> [ACTIVITY] Word for word, and with pictures excluded, copy out all the records that follow.

[SOURCE MATERIAL Boundary: Start]

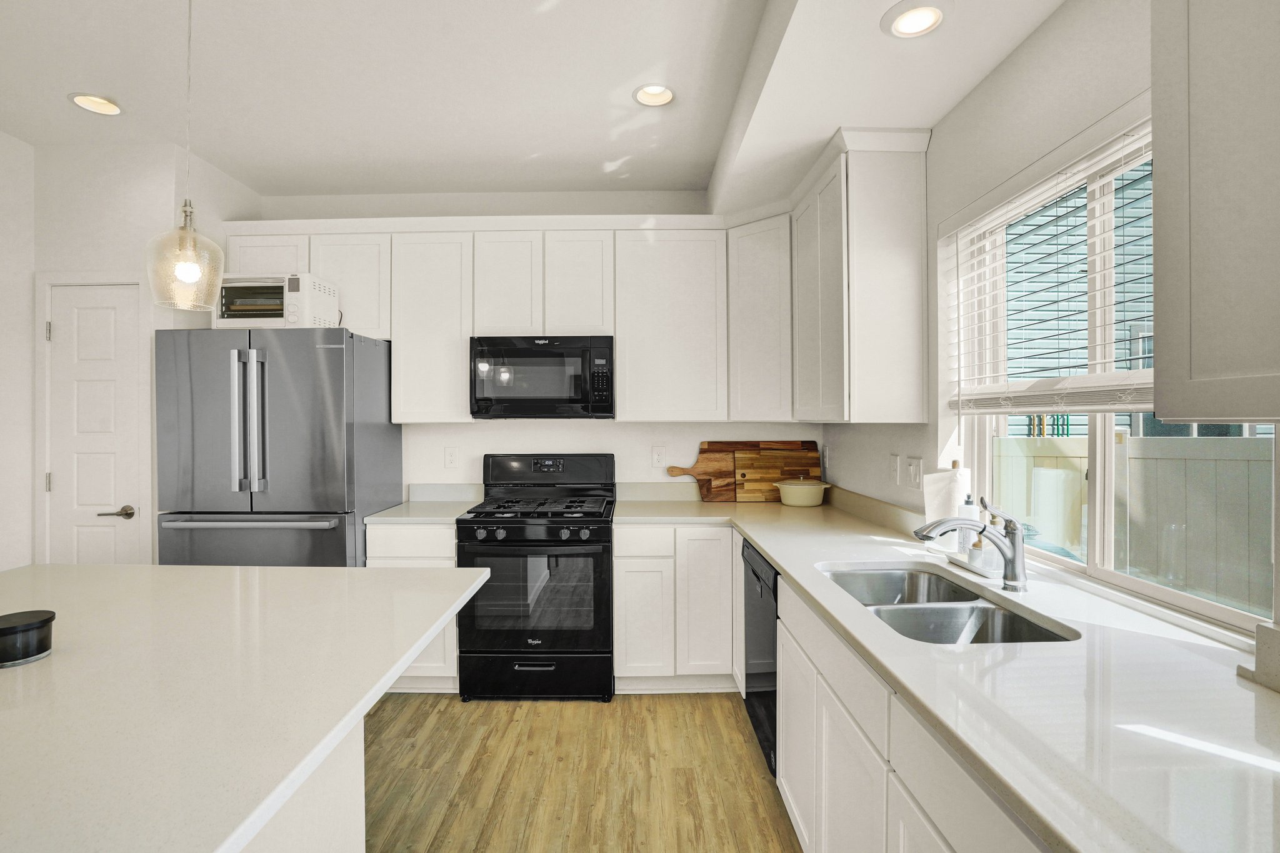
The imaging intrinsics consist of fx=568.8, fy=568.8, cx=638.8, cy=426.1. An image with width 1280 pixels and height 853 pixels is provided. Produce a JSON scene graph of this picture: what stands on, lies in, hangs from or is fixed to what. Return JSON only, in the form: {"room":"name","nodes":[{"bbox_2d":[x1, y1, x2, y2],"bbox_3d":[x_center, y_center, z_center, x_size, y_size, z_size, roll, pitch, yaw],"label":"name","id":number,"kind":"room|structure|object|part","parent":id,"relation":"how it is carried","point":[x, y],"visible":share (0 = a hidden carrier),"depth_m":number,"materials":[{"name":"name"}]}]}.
{"room":"kitchen","nodes":[
{"label":"kitchen","id":0,"kind":"room"},
{"bbox_2d":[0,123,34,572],"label":"wall","id":1,"kind":"structure","parent":0,"point":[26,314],"depth_m":2.76,"materials":[{"name":"white paint"}]},
{"bbox_2d":[11,134,263,569],"bbox_3d":[-2.700,-0.021,3.154,0.853,2.803,0.631,0,0,1],"label":"left wall","id":2,"kind":"structure","parent":0,"point":[139,262],"depth_m":2.84,"materials":[{"name":"white paint"}]},
{"bbox_2d":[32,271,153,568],"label":"door frame","id":3,"kind":"structure","parent":2,"relation":"attached to","point":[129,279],"depth_m":2.83,"materials":[{"name":"white paint"}]},
{"bbox_2d":[45,281,148,566],"bbox_3d":[-2.740,0.327,2.851,0.465,2.035,0.084,0,0,1],"label":"door","id":4,"kind":"structure","parent":2,"relation":"in","point":[84,327],"depth_m":2.86,"materials":[{"name":"white paint"}]},
{"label":"hinge","id":5,"kind":"part","parent":4,"relation":"part of","materials":[{"name":"silver metal"}]},
{"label":"hinge","id":6,"kind":"part","parent":4,"relation":"part of","materials":[{"name":"silver metal"}]},
{"bbox_3d":[-2.598,0.439,2.838,0.140,0.064,0.109,0,0,1],"label":"lever handle","id":7,"kind":"part","parent":4,"relation":"part of","materials":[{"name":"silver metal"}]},
{"bbox_2d":[232,188,826,501],"bbox_3d":[-0.641,-0.045,3.533,3.714,2.797,0.163,0,0,1],"label":"back wall","id":8,"kind":"structure","parent":0,"point":[464,431],"depth_m":3.46,"materials":[{"name":"white paint"}]},
{"bbox_2d":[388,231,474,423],"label":"upper cabinet","id":9,"kind":"object","parent":8,"relation":"attached to","point":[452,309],"visible":0.85,"depth_m":3.12,"materials":[{"name":"white paint"}]},
{"bbox_2d":[443,446,459,469],"bbox_3d":[-1.133,0.189,3.430,0.082,0.130,0.009,0,0,1],"label":"wall outlet","id":10,"kind":"object","parent":8,"relation":"attached to","point":[449,459],"visible":0.98,"depth_m":3.43,"materials":[{"name":"white plastic"}]},
{"bbox_2d":[222,218,788,421],"bbox_3d":[-0.849,-0.562,3.260,2.764,1.069,0.355,0,0,1],"label":"upper cabinet run","id":11,"kind":"object","parent":8,"relation":"attached to","point":[399,334],"visible":0.84,"depth_m":3.12,"materials":[{"name":"white paint"}]},
{"bbox_2d":[468,335,614,418],"bbox_3d":[-0.525,-0.263,3.205,0.767,0.436,0.446,0,0,1],"label":"microwave","id":12,"kind":"object","parent":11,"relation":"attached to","point":[512,352],"visible":0.99,"depth_m":3.02,"materials":[{"name":"black metal"}]},
{"bbox_2d":[650,445,666,467],"bbox_3d":[0.114,0.184,3.434,0.082,0.129,0.009,0,0,1],"label":"wall outlet","id":13,"kind":"object","parent":8,"relation":"attached to","point":[660,459],"visible":0.98,"depth_m":3.43,"materials":[{"name":"white plastic"}]},
{"bbox_2d":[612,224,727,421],"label":"upper cabinet","id":14,"kind":"object","parent":8,"relation":"attached to","point":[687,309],"visible":0.98,"depth_m":3.09,"materials":[{"name":"white paint"}]},
{"bbox_2d":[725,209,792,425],"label":"corner upper cabinet","id":15,"kind":"object","parent":8,"relation":"attached to","point":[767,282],"visible":0.77,"depth_m":3.01,"materials":[{"name":"white paint"}]},
{"bbox_2d":[0,0,1073,205],"bbox_3d":[-0.866,-1.426,0.690,4.616,0.247,5.989,0,0,1],"label":"ceiling","id":16,"kind":"structure","parent":0,"point":[244,175],"depth_m":2.28,"materials":[{"name":"white paint"}]},
{"bbox_2d":[67,91,123,116],"bbox_3d":[-2.363,-1.428,2.475,0.196,0.077,0.195,0,0,1],"label":"recessed light","id":17,"kind":"object","parent":16,"relation":"in","point":[86,98],"visible":0.98,"depth_m":2.49,"materials":[{"name":"white"}]},
{"bbox_2d":[143,0,226,311],"bbox_3d":[-1.253,-0.865,1.577,0.178,1.056,0.179,0,0,1],"label":"pendant light","id":18,"kind":"object","parent":16,"relation":"hanging from","point":[186,202],"visible":0.99,"depth_m":1.56,"materials":[{"name":"clear glass"}]},
{"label":"bulb","id":19,"kind":"part","parent":18,"relation":"part of","materials":[{"name":"white glass"}]},
{"bbox_2d":[632,83,675,106],"bbox_3d":[0.065,-1.436,2.418,0.192,0.079,0.191,0,0,1],"label":"recessed light","id":20,"kind":"object","parent":16,"relation":"in","point":[667,93],"visible":0.99,"depth_m":2.44,"materials":[{"name":"white"}]},
{"bbox_2d":[883,0,949,38],"bbox_3d":[0.793,-1.185,1.625,0.194,0.060,0.195,0,0,1],"label":"recessed light","id":21,"kind":"object","parent":16,"relation":"in","point":[910,18],"visible":0.99,"depth_m":1.64,"materials":[{"name":"white"}]},
{"bbox_2d":[359,692,804,852],"bbox_3d":[-1.147,1.419,0.449,4.813,0.081,6.435,0,0,1],"label":"floor","id":22,"kind":"structure","parent":0,"point":[675,702],"depth_m":2.21,"materials":[{"name":"brown wood"}]},
{"bbox_2d":[156,325,400,565],"bbox_3d":[-1.812,0.447,2.993,0.887,1.817,0.817,0,0,1],"label":"refrigerator","id":23,"kind":"object","parent":22,"relation":"on","point":[284,369],"visible":0.7,"depth_m":2.67,"materials":[{"name":"silver metal"}]},
{"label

[SOURCE MATERIAL Boundary: End]

> [ANSWER SECTION]
The imaging intrinsics consist of fx=568.8, fy=568.8, cx=638.8, cy=426.1. An image with width 1280 pixels and height 853 pixels is provided. Produce a JSON scene graph of this picture: what stands on, lies in, hangs from or is fixed to what. Return JSON only, in the form: {"room":"name","nodes":[{"bbox_2d":[x1, y1, x2, y2],"bbox_3d":[x_center, y_center, z_center, x_size, y_size, z_size, roll, pitch, yaw],"label":"name","id":number,"kind":"room|structure|object|part","parent":id,"relation":"how it is carried","point":[x, y],"visible":share (0 = a hidden carrier),"depth_m":number,"materials":[{"name":"name"}]}]}.
{"room":"kitchen","nodes":[
{"label":"kitchen","id":0,"kind":"room"},
{"bbox_2d":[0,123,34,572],"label":"wall","id":1,"kind":"structure","parent":0,"point":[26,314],"depth_m":2.76,"materials":[{"name":"white paint"}]},
{"bbox_2d":[11,134,263,569],"bbox_3d":[-2.700,-0.021,3.154,0.853,2.803,0.631,0,0,1],"label":"left wall","id":2,"kind":"structure","parent":0,"point":[139,262],"depth_m":2.84,"materials":[{"name":"white paint"}]},
{"bbox_2d":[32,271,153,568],"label":"door frame","id":3,"kind":"structure","parent":2,"relation":"attached to","point":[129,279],"depth_m":2.83,"materials":[{"name":"white paint"}]},
{"bbox_2d":[45,281,148,566],"bbox_3d":[-2.740,0.327,2.851,0.465,2.035,0.084,0,0,1],"label":"door","id":4,"kind":"structure","parent":2,"relation":"in","point":[84,327],"depth_m":2.86,"materials":[{"name":"white paint"}]},
{"label":"hinge","id":5,"kind":"part","parent":4,"relation":"part of","materials":[{"name":"silver metal"}]},
{"label":"hinge","id":6,"kind":"part","parent":4,"relation":"part of","materials":[{"name":"silver metal"}]},
{"bbox_3d":[-2.598,0.439,2.838,0.140,0.064,0.109,0,0,1],"label":"lever handle","id":7,"kind":"part","parent":4,"relation":"part of","materials":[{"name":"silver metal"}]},
{"bbox_2d":[232,188,826,501],"bbox_3d":[-0.641,-0.045,3.533,3.714,2.797,0.163,0,0,1],"label":"back wall","id":8,"kind":"structure","parent":0,"point":[464,431],"depth_m":3.46,"materials":[{"name":"white paint"}]},
{"bbox_2d":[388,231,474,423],"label":"upper cabinet","id":9,"kind":"object","parent":8,"relation":"attached to","point":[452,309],"visible":0.85,"depth_m":3.12,"materials":[{"name":"white paint"}]},
{"bbox_2d":[443,446,459,469],"bbox_3d":[-1.133,0.189,3.430,0.082,0.130,0.009,0,0,1],"label":"wall outlet","id":10,"kind":"object","parent":8,"relation":"attached to","point":[449,459],"visible":0.98,"depth_m":3.43,"materials":[{"name":"white plastic"}]},
{"bbox_2d":[222,218,788,421],"bbox_3d":[-0.849,-0.562,3.260,2.764,1.069,0.355,0,0,1],"label":"upper cabinet run","id":11,"kind":"object","parent":8,"relation":"attached to","point":[399,334],"visible":0.84,"depth_m":3.12,"materials":[{"name":"white paint"}]},
{"bbox_2d":[468,335,614,418],"bbox_3d":[-0.525,-0.263,3.205,0.767,0.436,0.446,0,0,1],"label":"microwave","id":12,"kind":"object","parent":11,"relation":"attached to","point":[512,352],"visible":0.99,"depth_m":3.02,"materials":[{"name":"black metal"}]},
{"bbox_2d":[650,445,666,467],"bbox_3d":[0.114,0.184,3.434,0.082,0.129,0.009,0,0,1],"label":"wall outlet","id":13,"kind":"object","parent":8,"relation":"attached to","point":[660,459],"visible":0.98,"depth_m":3.43,"materials":[{"name":"white plastic"}]},
{"bbox_2d":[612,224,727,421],"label":"upper cabinet","id":14,"kind":"object","parent":8,"relation":"attached to","point":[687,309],"visible":0.98,"depth_m":3.09,"materials":[{"name":"white paint"}]},
{"bbox_2d":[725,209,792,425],"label":"corner upper cabinet","id":15,"kind":"object","parent":8,"relation":"attached to","point":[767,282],"visible":0.77,"depth_m":3.01,"materials":[{"name":"white paint"}]},
{"bbox_2d":[0,0,1073,205],"bbox_3d":[-0.866,-1.426,0.690,4.616,0.247,5.989,0,0,1],"label":"ceiling","id":16,"kind":"structure","parent":0,"point":[244,175],"depth_m":2.28,"materials":[{"name":"white paint"}]},
{"bbox_2d":[67,91,123,116],"bbox_3d":[-2.363,-1.428,2.475,0.196,0.077,0.195,0,0,1],"label":"recessed light","id":17,"kind":"object","parent":16,"relation":"in","point":[86,98],"visible":0.98,"depth_m":2.49,"materials":[{"name":"white"}]},
{"bbox_2d":[143,0,226,311],"bbox_3d":[-1.253,-0.865,1.577,0.178,1.056,0.179,0,0,1],"label":"pendant light","id":18,"kind":"object","parent":16,"relation":"hanging from","point":[186,202],"visible":0.99,"depth_m":1.56,"materials":[{"name":"clear glass"}]},
{"label":"bulb","id":19,"kind":"part","parent":18,"relation":"part of","materials":[{"name":"white glass"}]},
{"bbox_2d":[632,83,675,106],"bbox_3d":[0.065,-1.436,2.418,0.192,0.079,0.191,0,0,1],"label":"recessed light","id":20,"kind":"object","parent":16,"relation":"in","point":[667,93],"visible":0.99,"depth_m":2.44,"materials":[{"name":"white"}]},
{"bbox_2d":[883,0,949,38],"bbox_3d":[0.793,-1.185,1.625,0.194,0.060,0.195,0,0,1],"label":"recessed light","id":21,"kind":"object","parent":16,"relation":"in","point":[910,18],"visible":0.99,"depth_m":1.64,"materials":[{"name":"white"}]},
{"bbox_2d":[359,692,804,852],"bbox_3d":[-1.147,1.419,0.449,4.813,0.081,6.435,0,0,1],"label":"floor","id":22,"kind":"structure","parent":0,"point":[675,702],"depth_m":2.21,"materials":[{"name":"brown wood"}]},
{"bbox_2d":[156,325,400,565],"bbox_3d":[-1.812,0.447,2.993,0.887,1.817,0.817,0,0,1],"label":"refrigerator","id":23,"kind":"object","parent":22,"relation":"on","point":[284,369],"visible":0.7,"depth_m":2.67,"materials":[{"name":"silver metal"}]},
{"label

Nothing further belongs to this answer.